Direktur Jenderal Energi Baru, Terbarukan, dan Konservasi Energi Kementerian ESDM Dadan Kusdiana mengatakan, pihaknya sedang menguji coba penelusuran sumber CPO yang menjadi bahan baku biodiesel. Pemerintah akan menyusun kriteria pasokan CPO yang mesti dipenuhi produsen biodiesel. Kriteria itu juga akan mencakup aspek kesejahteraan petani.
Pemerintah akan menyusun kriteria pasokan CPO yang mesti dipenuhi produsen biodiesel. Kriteria itu juga akan mencakup aspek kesejahteraan petani.
”Produsen mesti membuktikan dampak langsung penyerapan CPO untuk bahan baku biodiesel dengan terjaminnya harga tandan buah segar,” kata Dadan dalam webinar ”Menjawab Tantangan Industri Biodiesel dan Kendaraan Listrik yang Lebih Bersih” yang diadakan Koaksi Indonesia, Rabu (7/7/2021).
Ia menambahkan, sebanyak 18 persen dari produksi kelapa sawit yang rata-rata sebanyak 55 juta ton per tahun dimanfaatkan untuk bahan baku biodiesel. Saat ini, biodiesel dicampurkan dalam solar murni dengan kadar pencampuran 30 persen untuk biodiesel dan 70 persen solar murni. Bahan bakar ini dikenal sebagai solar B-30.
Pemanfaatan biodiesel bertujuan untuk menekan impor BBM yang berpotensi menghemat devisa 16,8 miliar dollar AS per tahun sepanjang 2021-2040. Menurut Dadan, pemanfaatan B-30 juga untuk menekan emisi gas rumah kaca.
Sepanjang 2020, Kementerian ESDM mencatat realisasi pemanfaatan biodiesel mencapai 8,4 juta kiloliter. Realisasi tersebut berdampak pada pengurangan emisi 22,3 juta ton gas karbon dioksida. Tahun ini, target serapan biodiesel diharapkan sebanyak 9,2 juta kiloliter.

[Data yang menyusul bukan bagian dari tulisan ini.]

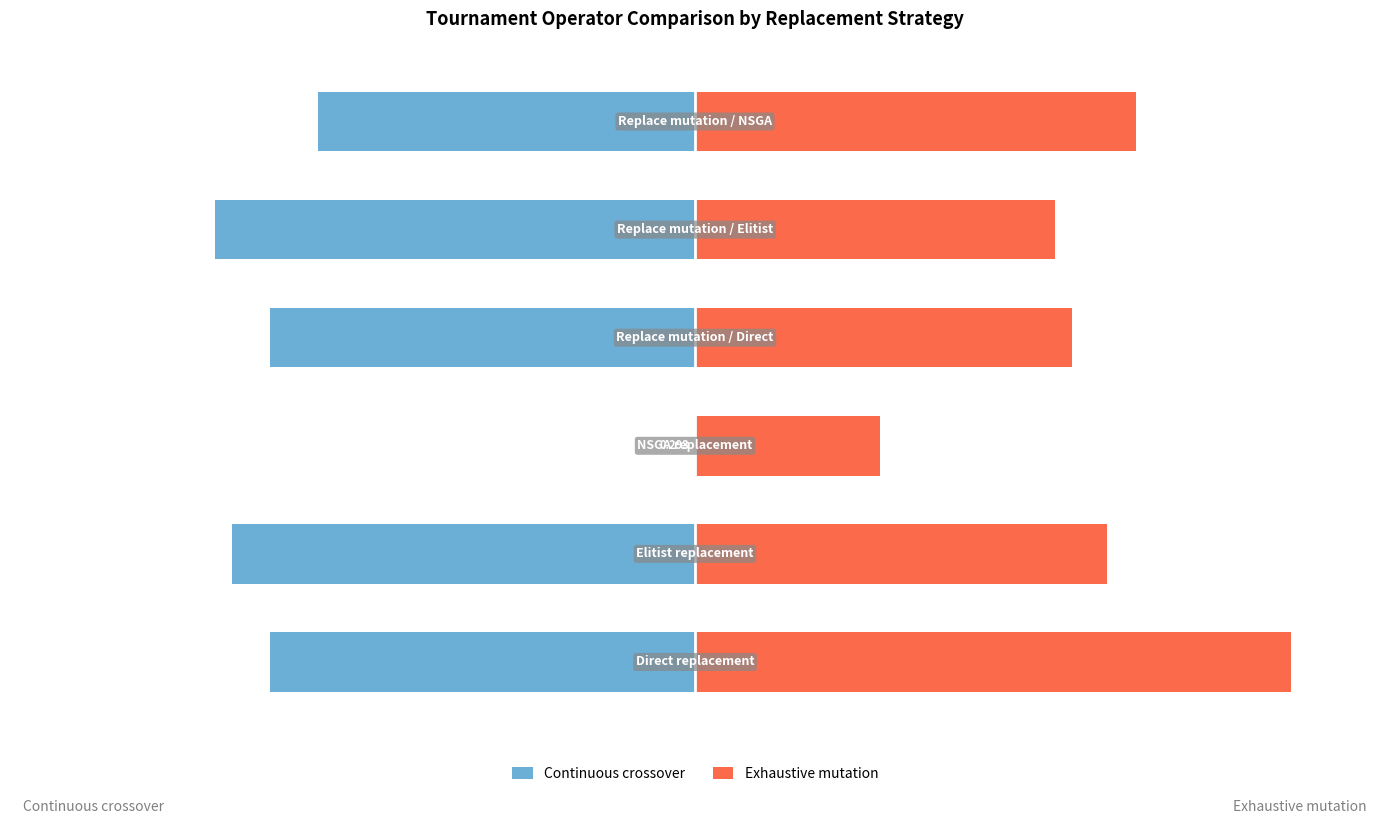

What is the value of the Continuous crossover bar at the 5th from the left?

-80.5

Pemanfaatan biodiesel bertujuan untuk menekan impor BBM yang berpotensi menghemat devisa 16,8 miliar dollar AS per tahun sepanjang 2021-2040.
Sementara itu, pengajar pada Sekolah Bisnis dan Manajemen Institut Teknologi Bandung Agung Wicaksono berpendapat bahwa kebijakan penggunaan biodiesel mesti terpadu. ”Keterkaitan antarfaktor yang meliputi emisi, pembukaan lahan, subsidi, kesejahteraan petani, dan devisa negara perlu ditinjau secara terintegrasi,” ujarnya.
Periset Koaksi Indonesia Siti Koiromah mengatakan, pemanfaatan biodiesel sebagai bahan baku BBM berpotensi pada terjadinya pembukaan lahan sawit baru. ”Oleh karena itu, kami mendorong adanya standar keberlanjutan pada industri biodiesel,” katanya di acara yang sama.
Kendaraan listrik
Selain pemanfaatan BBN, pemerintah juga mengandalkan kendaraan listrik berbasis baterai demi menekan konsumsi BBM. Pada 2030 Kementerian ESDM memproyeksikan terdapat 2 juta mobil listrik dan 13 juta motor listrik yang beroperasi di Indonesia.
Menurut Siti, prinsip-prinsip kelestarian pada industri baterai dan kendaraan listrik perlu dirumuskan bersamaan dengan pembangunan rantai pasoknya. Dia mencontohkan, ekstraksi nikel sebagai bahan baku baterai kendaraan listrik harus memenuhi praktik pertambangan yang berkelanjutan.
Executive Vice President of Engineering and Technology PT Perusahaan Listrik Negara (Persero) Zainal Arifin menambahkan, perseroan siap memasok daya untuk kendaraan listrik di Indonesia. ”Saat ini terdapat cadangan sebesar 14.000 megawatt karena adanya kelebihan kapasitas. Kami memperkirakan, kebutuhan daya untuk 1 juta kendaraan listrik roda empat mencapai 2.600 megawatt,” katanya.
Di hilir, Agung mengusulkan agar terdapat skema tarif khusus untuk angkutan darat umum berbasis kendaraan listrik. Dia mengilustrasikan, skema tarif listrik untuk bus dan taksi dapat menyerupai kereta listrik yang menjadi kelompok pelanggan traksi berdasarkan Peraturan Menteri ESDM Nomor 28 Tahun 2016 tentang Tarif Tenaga Listrik yang Disediakan oleh PT Perusahaan Listrik Negara (Persero).